◆ Supplied entries ◆
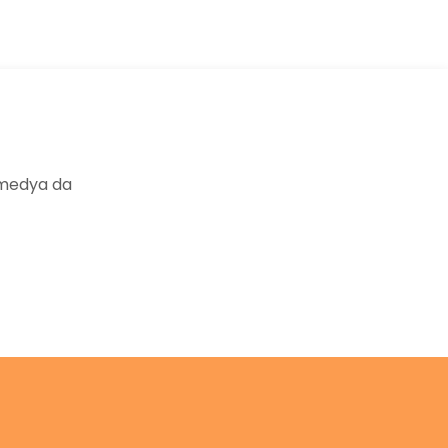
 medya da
* * *
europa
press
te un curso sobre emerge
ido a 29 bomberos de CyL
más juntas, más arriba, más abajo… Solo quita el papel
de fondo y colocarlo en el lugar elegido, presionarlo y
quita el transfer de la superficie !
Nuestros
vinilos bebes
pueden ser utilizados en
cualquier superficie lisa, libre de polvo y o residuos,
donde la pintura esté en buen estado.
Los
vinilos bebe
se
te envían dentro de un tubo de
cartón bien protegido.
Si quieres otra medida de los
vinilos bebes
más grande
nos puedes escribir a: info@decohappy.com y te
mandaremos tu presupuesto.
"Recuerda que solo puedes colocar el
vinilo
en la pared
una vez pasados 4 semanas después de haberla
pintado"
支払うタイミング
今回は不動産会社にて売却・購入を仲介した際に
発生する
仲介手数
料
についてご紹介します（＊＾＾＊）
---
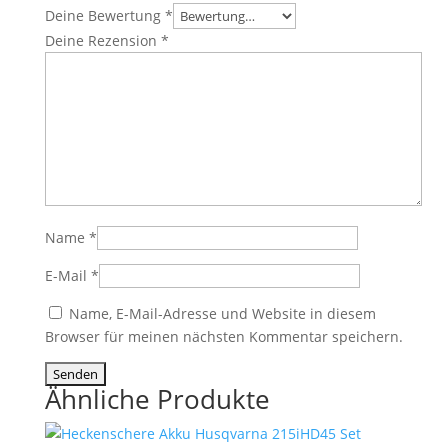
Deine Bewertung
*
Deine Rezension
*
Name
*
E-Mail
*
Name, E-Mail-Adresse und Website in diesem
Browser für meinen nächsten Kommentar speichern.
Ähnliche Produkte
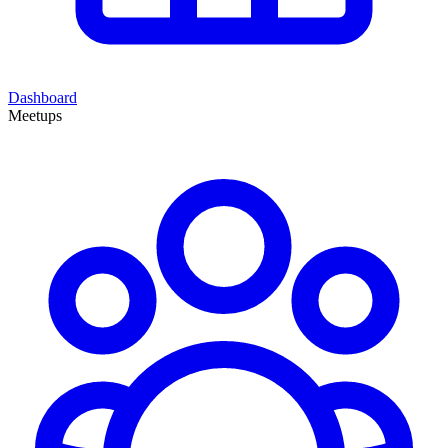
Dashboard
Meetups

◆ Exercise description ◆
Of the lines above, show those in which "Mail" appears.

◆ Task response ◆
E-Mail
Name, E-Mail-Adresse und Website in diesem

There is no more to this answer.